11. Practice Scenario-Based Questions
The CIPP/E exam often presents scenarios and asks you to identify the correct fine tier or the relevant mitigating/aggravating factors. Practice applying the Article 83(2) criteria to hypothetical situations. Ask yourself: Was the infringement intentional or negligent? How many data subjects were affected? What steps did the organisation take after the infringement?

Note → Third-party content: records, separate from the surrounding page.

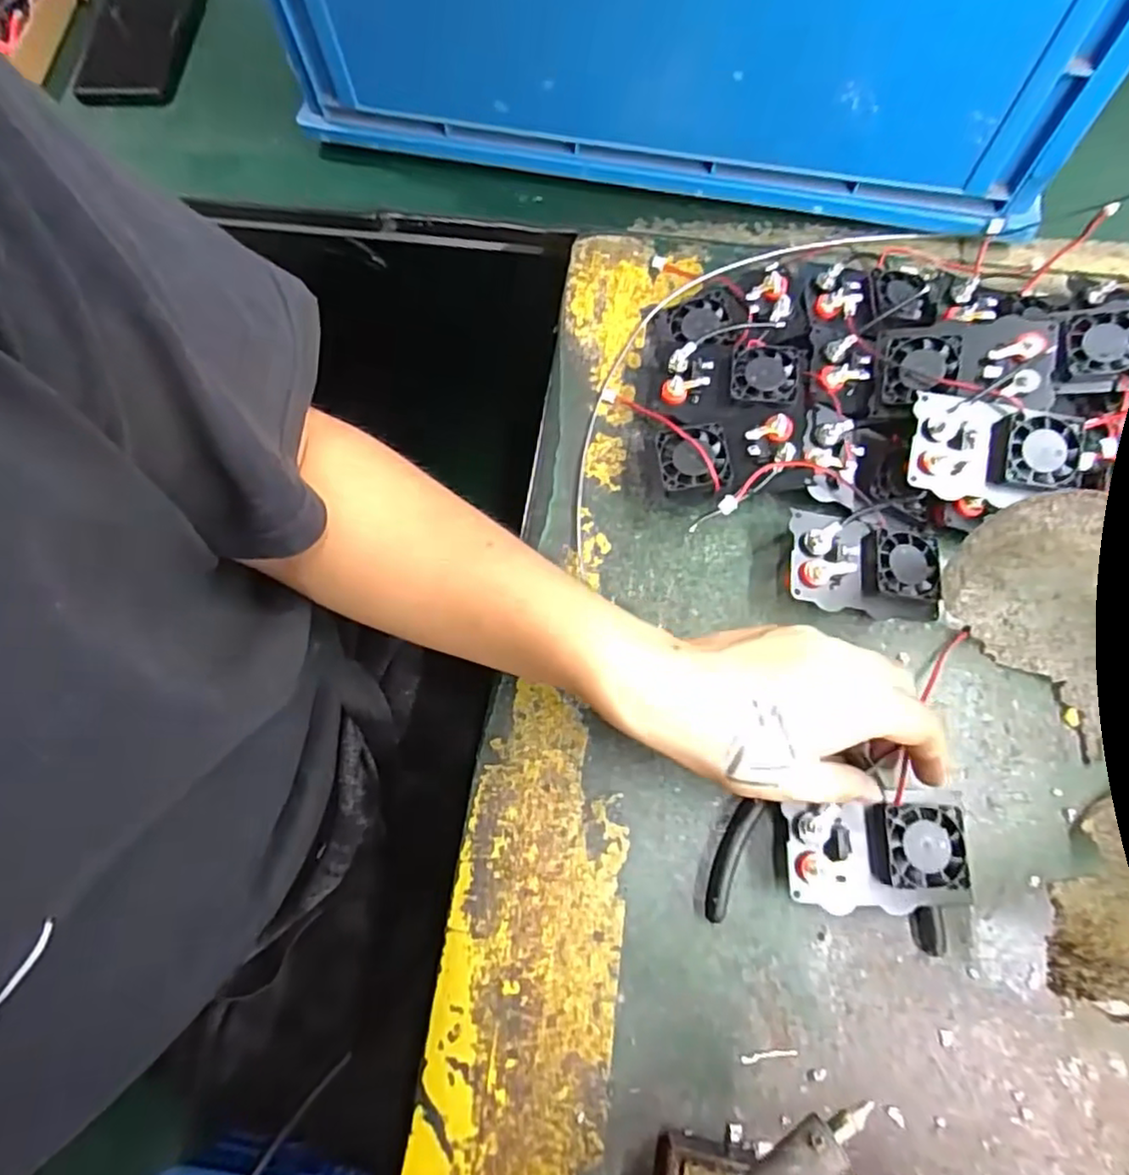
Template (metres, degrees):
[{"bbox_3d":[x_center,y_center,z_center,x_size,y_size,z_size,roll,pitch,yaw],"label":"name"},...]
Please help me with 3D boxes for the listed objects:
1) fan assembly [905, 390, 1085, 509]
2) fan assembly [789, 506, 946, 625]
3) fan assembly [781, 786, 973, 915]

12. The Concept of "Undertaking"
Be aware that the percentage-based fine is calculated on the turnover of the entire undertaking (corporate group), not just the individual legal entity. This can significantly increase the potential fine for subsidiaries of large multinational corporations.
13. Time Management
Article 83 questions are usually straightforward if you know the tiers and criteria. Don't spend too long deliberating—if you know the provision that was violated, you can quickly determine which tier applies and move on.
Summary
Article 83 is the enforcement backbone of the GDPR. It establishes a two-tier system of administrative fines designed to be effective, proportionate, and dissuasive. The lower tier (€10 million/2% of global turnover) covers operational and procedural obligations, while the upper tier (€20 million/4% of global turnover) covers fundamental principles, data subject rights, international transfers, and non-compliance with supervisory authority orders. Supervisory authorities must consider a comprehensive set of criteria when determining fines, including the nature, gravity, and duration of the infringement, the intentional or negligent character of the violation, and any mitigating actions taken. For the CIPP/E exam, mastering the distinction between the two tiers, understanding the Article 83(2) criteria, and being able to apply them to scenarios will put you in a strong position to answer questions on this topic confidently and accurately.